Refinement and validation of the social emotional inventory (SEI) for transition-age students with disabilities
Researcher: Kyle Reardon, assistant research professor, Department of Special Education and Clinical Sciences, Secondary Special Education and Transition
Summary: Students with disabilities face persistent challenges transitioning from high school to postsecondary education, including inadequate planning and limited access to supports.
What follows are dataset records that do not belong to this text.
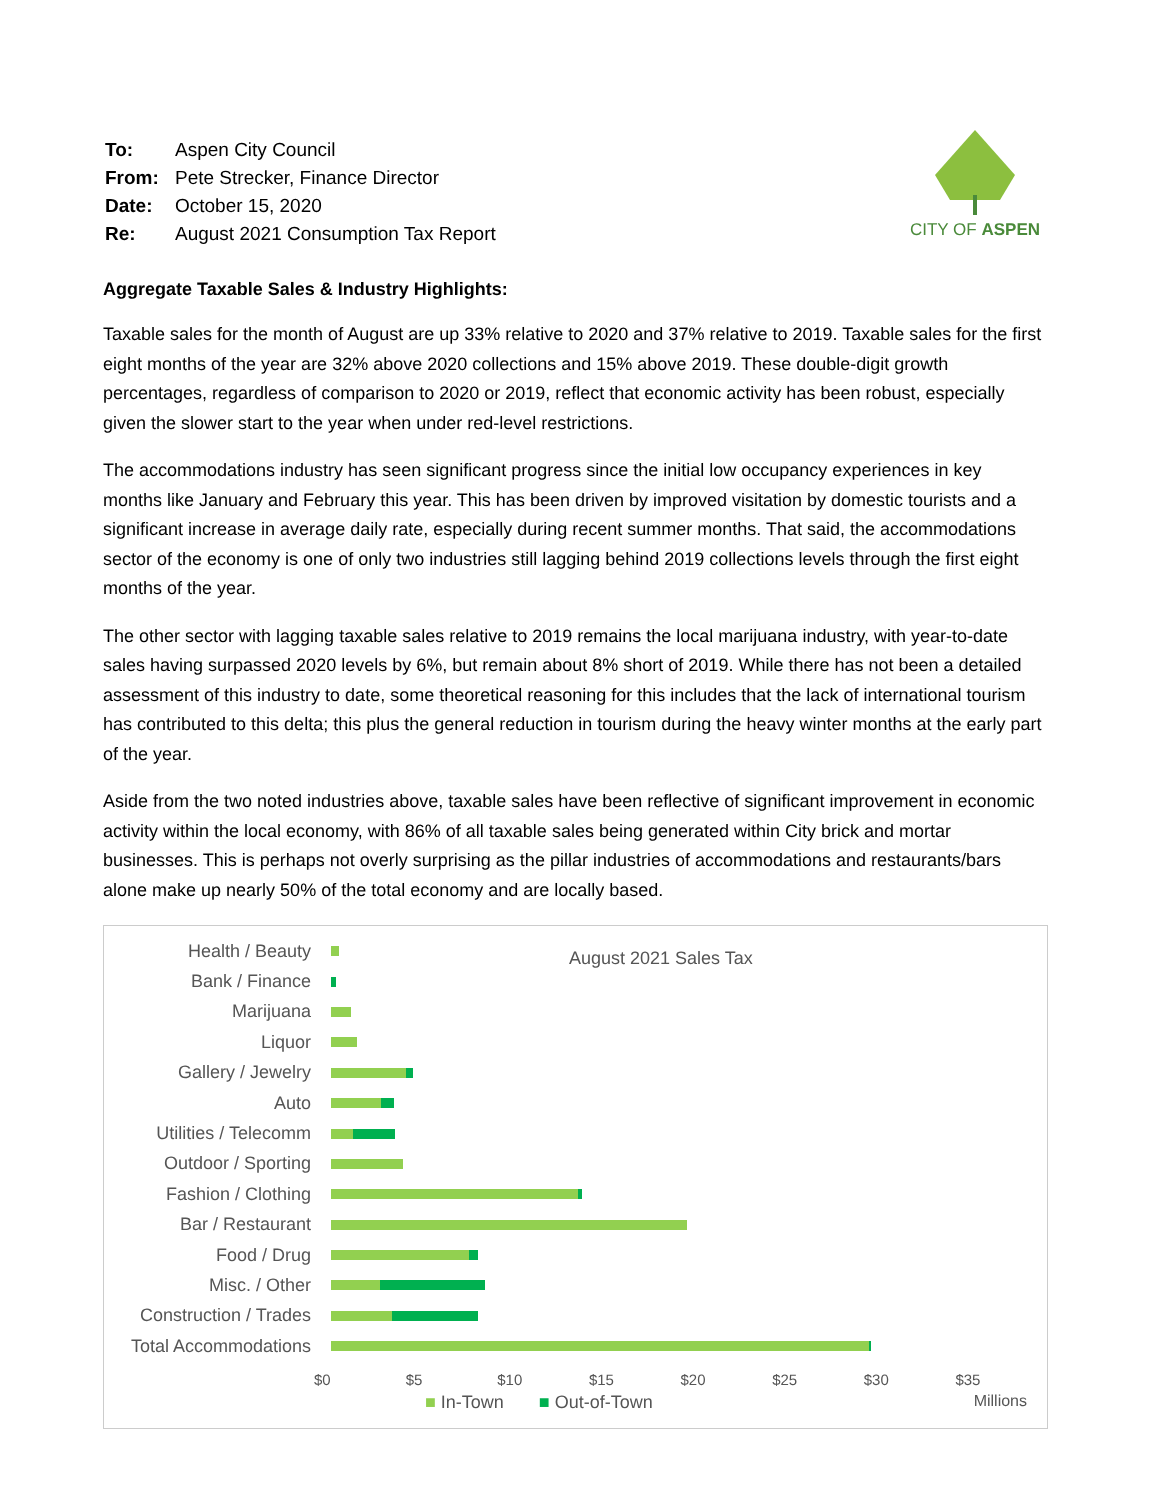| To: | Aspen City Council |
| From: | Pete Strecker, Finance Director |
| Date: | October 15, 2020 |
| Re: | August 2021 Consumption Tax Report |
CITY OF ASPEN
Aggregate Taxable Sales & Industry Highlights:
Taxable sales for the month of August are up 33% relative to 2020 and 37% relative to 2019. Taxable sales for the first eight months of the year are 32% above 2020 collections and 15% above 2019. These double-digit growth percentages, regardless of comparison to 2020 or 2019, reflect that economic activity has been robust, especially given the slower start to the year when under red-level restrictions.
The accommodations industry has seen significant progress since the initial low occupancy experiences in key months like January and February this year. This has been driven by improved visitation by domestic tourists and a significant increase in average daily rate, especially during recent summer months. That said, the accommodations sector of the economy is one of only two industries still lagging behind 2019 collections levels through the first eight months of the year.
The other sector with lagging taxable sales relative to 2019 remains the local marijuana industry, with year-to-date sales having surpassed 2020 levels by 6%, but remain about 8% short of 2019. While there has not been a detailed assessment of this industry to date, some theoretical reasoning for this includes that the lack of international tourism has contributed to this delta; this plus the general reduction in tourism during the heavy winter months at the early part of the year.
Aside from the two noted industries above, taxable sales have been reflective of significant improvement in economic activity within the local economy, with 86% of all taxable sales being generated within City brick and mortar businesses. This is perhaps not overly surprising as the pillar industries of accommodations and restaurants/bars alone make up nearly 50% of the total economy and are locally based.
August 2021 Sales Tax
Health / Beauty
Bank / Finance
Marijuana
Liquor
Gallery / Jewelry
Auto
Utilities / Telecomm
Outdoor / Sporting
Fashion / Clothing
Bar / Restaurant
Food / Drug
Misc. / Other
Construction / Trades
Total Accommodations
$0 $5 $10 $15 $20 $25 $30 $35
■ In-Town ■ Out-of-Town Millions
Social-emotional competencies such as self-management, social awareness, and responsible decision-making are critical predictors of postschool success, yet schools lack validated, accessible tools to measure these skills during the transition period.
The proposed project addresses this gap by validating and refining the Social Emotional Inventory (SEI), a psychometrically rigorous and externally owned assessment designed for transition-age students with disabilities. The findings will inform refinement of the instrument and support proposal submission to the National Institutes of Health. By operationalizing evidence-based predictors of college readiness, the SEI will enable educators and transition specialists to identify social-emotional strengths and needs, design individualized supports, and promote resilience during a critical developmental stage.